En 1994, notre pays a souffert d'une blessure presque fatale en perdant plus de 10% de sa population suite au genocide Tutsi et aux massacres des Hutus, pendant que la communauté internationale suivait les événements sur le petit écran, peu disposée à prêter assistance.  Ceci s'est produit parce que les signes avant-coureurs n'étaient pas fortement dénoncés par les communautés rwandaise et internationale, encourageant de ce fait les abus du gouvernement de Habyarimana et la complaisance des grandes puissances du monde.  Bien que le régime actuel ne fait pas de discrimination ethnique quant à ses victimes, il se comporte de plus en plus comme ses prédecesseurs, transformant le pays en arriere-cour privée de l’AKAZU, un petit cercle compose du President Kagame et de ses associés.

1.       L'AKAZU a muselé les partis politiques au Rwanda, laissant seulement le FPR, lui-même estropié et uniquement un outil de l'AKAZU.

2.       L'AKAZU domine le secteur économique à travers plusieurs entreprises controlées par sa compagnie principale, Tri-Star, qui a des actions dans les grandes compagnies du pays.

3.       L'AKAZU, par l'intermédiaire de sa branche exécutive, contrôle les branches législative et judiciaire du gouvernement.  Elle contrôle également les méedias nationaux,  qui sont utilisés pour diaboliser les adversaires politiques.

4.       Aucune dissidence politique n'est tolérée.  Cette situation a eu comme conséquences les intimidations, les arrestations, les emprisonnements, les tortures et des assassinats.

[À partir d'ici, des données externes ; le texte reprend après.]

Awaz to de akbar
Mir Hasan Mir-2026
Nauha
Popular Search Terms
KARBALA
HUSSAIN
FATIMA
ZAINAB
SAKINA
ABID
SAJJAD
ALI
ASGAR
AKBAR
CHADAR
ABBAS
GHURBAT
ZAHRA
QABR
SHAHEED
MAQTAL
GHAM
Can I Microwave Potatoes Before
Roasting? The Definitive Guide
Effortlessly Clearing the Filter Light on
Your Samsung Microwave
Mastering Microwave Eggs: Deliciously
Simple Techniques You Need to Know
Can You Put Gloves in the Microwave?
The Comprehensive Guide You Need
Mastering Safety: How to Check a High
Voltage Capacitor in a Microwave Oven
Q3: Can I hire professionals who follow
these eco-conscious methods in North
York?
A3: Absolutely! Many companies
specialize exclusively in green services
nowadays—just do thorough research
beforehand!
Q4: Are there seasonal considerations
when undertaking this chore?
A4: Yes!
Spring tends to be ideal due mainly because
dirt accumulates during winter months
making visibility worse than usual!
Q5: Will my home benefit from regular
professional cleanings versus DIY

5.       Toute compagnie qui ne se soumet pas à la volonté de Tri-Star est persécutée, et ses cadres subissent le même sort.

6.       Le President Kagame continue à sacrifier de jeunes vies dans des guerres interminables qui pourraient et devraient être évitées.  Des soldats qui sont au front depuis 1990, et qui expriment leur besoin normal de quitter le champ de bataille ne peuvent pas obtenir les permissions requises. Ceux dont la fidelité est remise en cause sont souvent éliminés, et d'autres sont victimes des continuelles dissimulations des crimes qu'ils ont dû commettre sous la direction de la DMI (Department of Military Intelligence).

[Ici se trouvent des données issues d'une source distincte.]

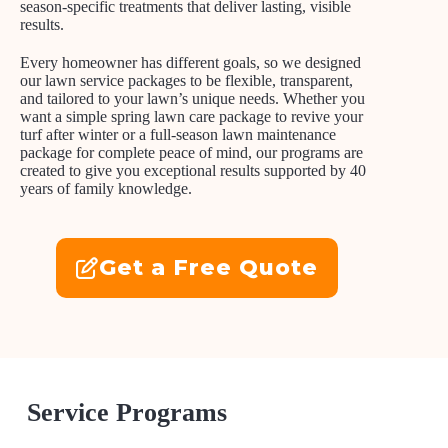
season-specific treatments that deliver lasting, visible
results.
Every homeowner has different goals, so we designed
our lawn service packages to be flexible, transparent,
and tailored to your lawn’s unique needs. Whether you
want a simple spring lawn care package to revive your
turf after winter or a full-season lawn maintenance
package for complete peace of mind, our programs are
created to give you exceptional results supported by 40
years of family knowledge.
Get a Free Quote
Service Programs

7.       Le régime de Kigali ignore les problèmes et les besoins des orphelins et veuves du genocide. C'est à se demander où va l'aide internationale destinée à cet effet.

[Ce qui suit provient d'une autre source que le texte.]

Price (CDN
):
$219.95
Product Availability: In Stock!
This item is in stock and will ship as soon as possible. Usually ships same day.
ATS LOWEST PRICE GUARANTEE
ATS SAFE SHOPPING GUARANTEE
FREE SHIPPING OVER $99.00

La liste pourrait s'allonger pour inclure des sujets tels que la faim aigue qui a assiégé la nation, l'insécurité montante qui pousse des gens à l'exil par crainte pour leurs vies, et les dizaines de milliers de personnes qui sont en prison sans avoir été condamnées ou jugées.

L'ARENA continuera à informer les communautes nationale et internationale des abus du regime de Kagame, afin d'empêcher ce régime de plonger le pays dans un nouveau bain de sang.  Une fois de plus, l'ARENA dénonce les persistantes violations des droits de l'homme perpétrées par le Gen. Maj. Kagame et son régime dictatorial, comme illustré par les cas récents de M. Pasteur Bizimungu, M. Charles Ntakirutinka, M. Valens Kajeguhakwa et beaucoup d'autres.  Si de tels abus sont commis contre ces hautes personalités, il est évident que les citoyens ordinaires sont soumis à de pires traitements.

L'ARENA invite les Rwandais, les organisations des droits de l'homme et la communaute internationale dans son ensemble, à presser M. Kagame de respecter le droit fondamental de tout citoyen à la liberté d'expression et d'association; et de libérer tous les prisonniers politiques, tels que Mr. Jean Mbanda et Colonel Biseruka.

Le gouvernement de Kagame doit cesser de persecuter les adversaires politiques comme il l'a fait et continue à le faire avec Messieurs Bizimungu et Ntakirutinka du PDR-Ubuyanja, qui ont été agressés et blessés, arretés et interrogés. Leurs résidences ont été fouillées, ils ont été placés en résidence surveillée, ils ont été detenus et leur movements ont ete reduits;  tout cela en une période d'un mois. 

Il est maintenant clair que les services fournis a M. Bizimungu en sa qualité d'ancien chef d'etat, étaient pour acheter son silence et non pas pour promouvoir un transfer paisible du pouvoir comme nous l'avions cru et esperé.

ARENA invite tous les Rwandais à la joindre dans sa lutte pour l’instauration de la démocratie, de la justice et de la liberté au Rwanda.